I myself weigh 63 kg which I think is about 138 lbs and how much would a general cart weigh approx?
Thank you for help


----------



## churumbeque (Dec 20, 2009)

Tombo8 said:


> Hi, someone suggested putting this here instead.
> I am looking further into whether or not I would be interested in carriage driving a minature horse.
> Just wondering how they do on hills. My land where I live is slightly hilly.
> It will be flat, then up slight rise then down again and then flat repeat.
> ...


 No I would not make a pair of minis pull 3 adults unless it was flat. If you are new to driving I suggest you stay with a stout pony and learn how to drive. Something solid like a haflinger .
You would need a good size wagon for 3 people and that weighs a lot.


----------



## Endiku (Dec 6, 2010)

I agree. Two larger shetlands (42 inches or so, maybe bigger?) who were in good shape with a fairly light buggy would probably be fine on hilly terrain. Two minis (usually 250 lbs or so and under 36" tall) probably couldn't do it except for on flat for a short time. 

My single mini was able to easily pull me on roughish terrain (not hilly, just had ruts and wasn't smooth) in an aluminum easy entry cart for hours without tiring, and she could also pull both me and my trainer (total weight of abour 250 lbs plus the cart which was 90 lbs) for a decent amount of time. She was 225lbs and in very good shape with a customized harness to ensure that the weight was balanced.

The big problem is with the cart. Easy entries as small and light. Anything for more than one or two adults though get pricy and quite heavy.
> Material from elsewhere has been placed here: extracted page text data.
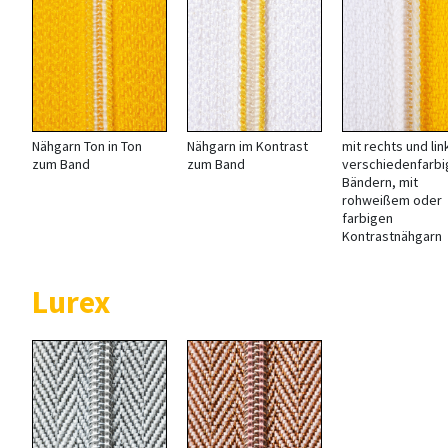
Nähgarn Ton in Ton
Nähgarn im Kontrast
mit rechts und lin
zum Band
zum Band
verschiedenfarb
Bändern, mit
rohweißem oder
farbigen
Kontrastnähgarn
Lurex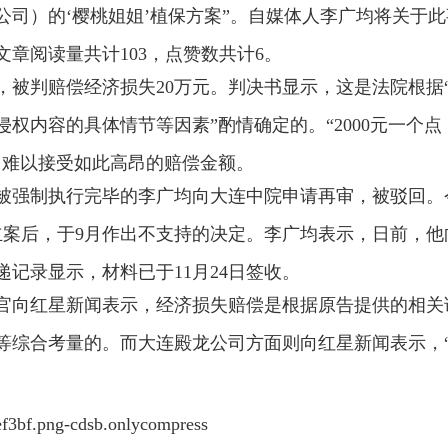
司）的‘樱桃姐姐’植保方案”。自媒体人李广均将关于此
章阅读量共计103，点赞数共计6。
庭，被判赔偿经济损失20万元。判决书显示，这是法院根据
权内容的具体情节等因素”酌情确定的。“2000元一个点
己难以接受如此高昂的赔偿金额。
已被强制执行完毕的李广均向大连中院申请再审，被驳回。
立案后，于9月作出不支持的决定。李广均表示，日前，他
记录显示，材料已于11月24日签收。
官向红星新闻表示，经济损失赔偿是根据原告提供的相关
等综合考量的。而大连殿龙公司方面则向红星新闻表示，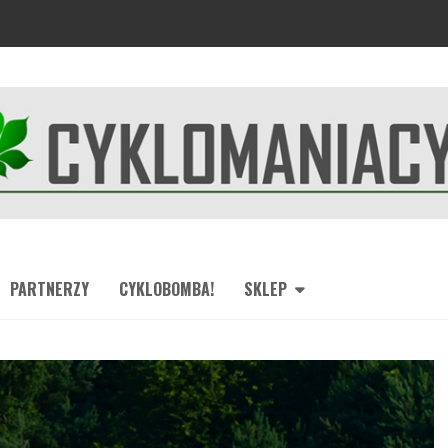
PARTNERZY
CYKLOBOMBA!
SKLEP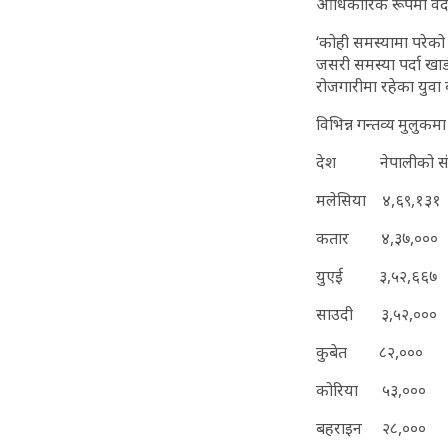
आधिकारिक रूपमा वैदे
‘कोही समस्यामा परेको 
जसरी समस्या पर्दा खाड
रोजगारीमा रहेका युवा 
विभिन्न गन्तव्य मुलुक
देश नेपालीको संख
मलेसिया ४,६९,१३१
कतार ४,३७,०००
युएई ३,५२,६६७
साउदी ३,५२,०००
कुबेत ८२,०००
कोरिया ५३,०००
बहराइन २८,०००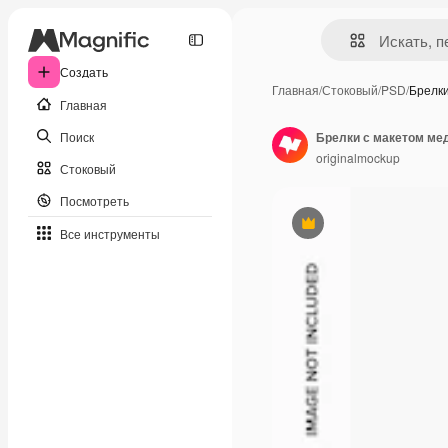
Создать
Главная
/
Стоковый
/
PSD
/
Брелк
Главная
Поиск
Брелки с макетом ме
originalmockup
Стоковый
Посмотреть
Премиум
Все инструменты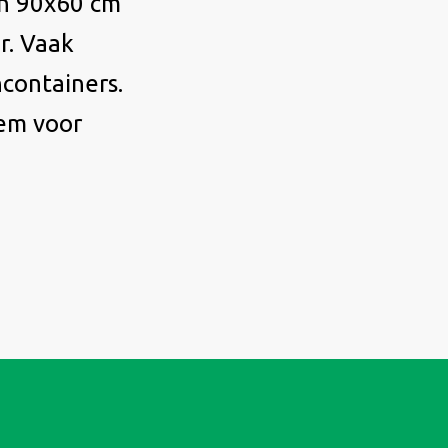
an 90x60 cm
r. Vaak
ncontainers.
eem voor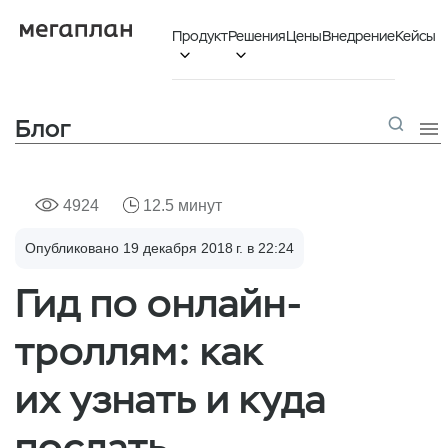
Продукт
Решения
Цены
Внедрение
Кейсы


Блог

4924
12.5 минут
Опубликовано 19 декабря 2018 г. в 22:24
Гид по онлайн-
троллям: как
их узнать и куда
послать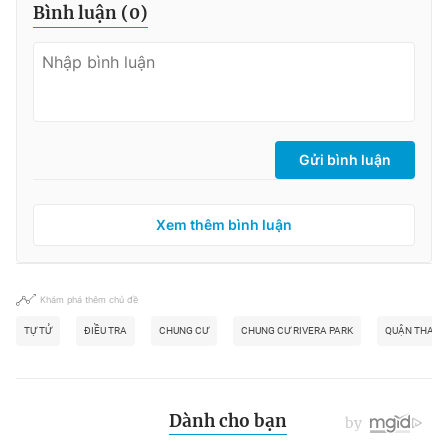
Bình luận (
0
)
Gửi bình luận
Xem thêm bình luận
Khám phá thêm chủ đề
TỰ TỬ
ĐIỀU TRA
CHUNG CƯ
CHUNG CƯ RIVERA PARK
QUẬN THANH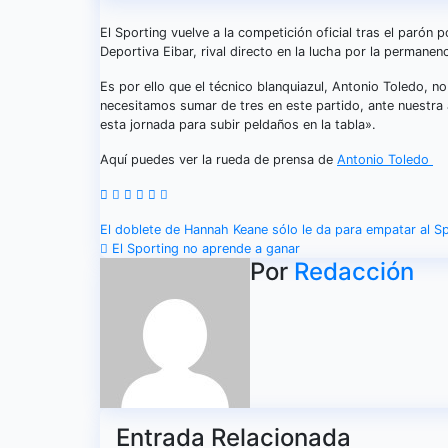
El Sporting vuelve a la competición oficial tras el parón
Deportiva Eibar, rival directo en la lucha por la permanenc
Es por ello que el técnico blanquiazul, Antonio Toledo, no 
necesitamos sumar de tres en este partido, ante nuestra
esta jornada para subir peldaños en la tabla».
Aquí puedes ver la rueda de prensa de
Antonio Toledo
Navegación
El doblete de Hannah Keane sólo le da para empatar al 
El Sporting no aprende a ganar
de
Por
Redacción
entradas
Entrada Relacionada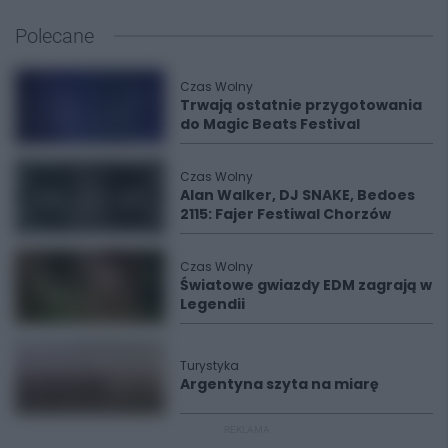
Polecane
Czas Wolny
Trwają ostatnie przygotowania
do Magic Beats Festival
Czas Wolny
Alan Walker, DJ SNAKE, Bedoes
2115: Fajer Festiwal Chorzów
Czas Wolny
Światowe gwiazdy EDM zagrają w
Legendii
Turystyka
Argentyna szyta na miarę
REKLAMA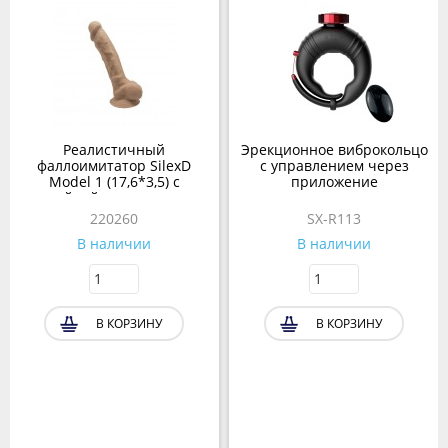
Реалистичный
Эрекционное виброкольцо
фаллоимитатор SilexD
с управлением через
Model 1 (17,6*3,5) с
приложение
двойной плотностью,
темно-бежевый
220260
SX-R113
В наличии
В наличии
В КОРЗИНУ
В КОРЗИНУ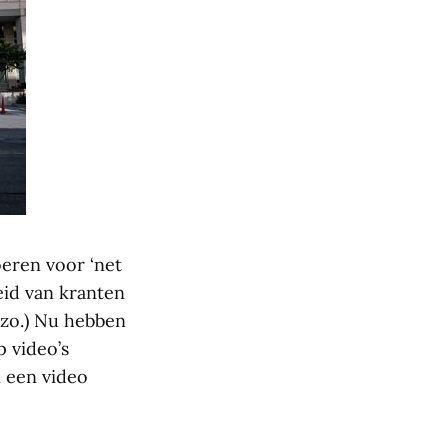
eren voor ‘net
eid van kranten
 zo.) Nu hebben
 video’s
 een video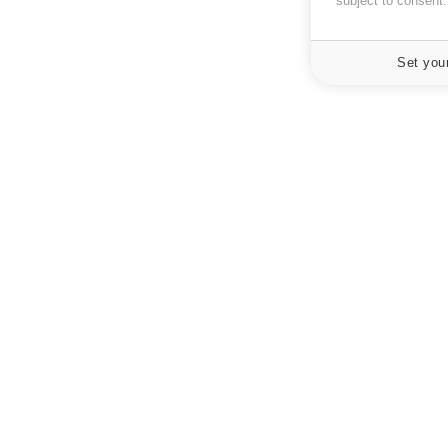
subject to consent
Set you
À PROPOS
NEWSLETT
Recevez toute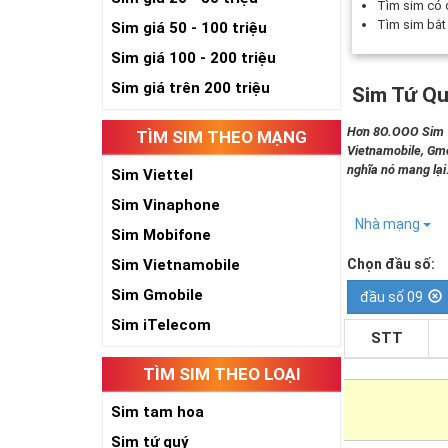
Tìm sim có
Tìm sim bắ
Sim giá 50 - 100 triệu
Sim giá 100 - 200 triệu
Sim giá trên 200 triệu
Sim Tứ Qu
Hơn 8O.OOO Sim Tứ
TÌM SIM THEO MẠNG
Vietnamobile, Gmo
nghĩa nó mang lại
Sim Viettel
Sim Vinaphone
Nhà mạng
Sim Mobifone
Sim Vietnamobile
Chọn đầu số:
Sim Gmobile
đầu số 09
Sim iTelecom
STT
TÌM SIM THEO LOẠI
Sim tam hoa
Sim tứ quý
Driving is a ton of fun though!


----------



## SlideStop (Dec 28, 2011)

You going have to make a judgement call based on the size of mini, how in shape he is, the weight and the incline.
_Posted via Mobile Device_


----------



## Endiku (Dec 6, 2010)

Also remember that when figuring the amount of weight your mini can carry, you need to use its IDEAL weight, not the weight that it actually is if it is overweight (as most ponies/minis usually are)


----------



## Tombo8 (Oct 31, 2013)

That's okay just finding out things, so I know. I think I'll stick to just me with no passengers.
I'm more interested about the hills? Do you need a break of some sort? They aren't steep. Just dont want to run my mini over.


----------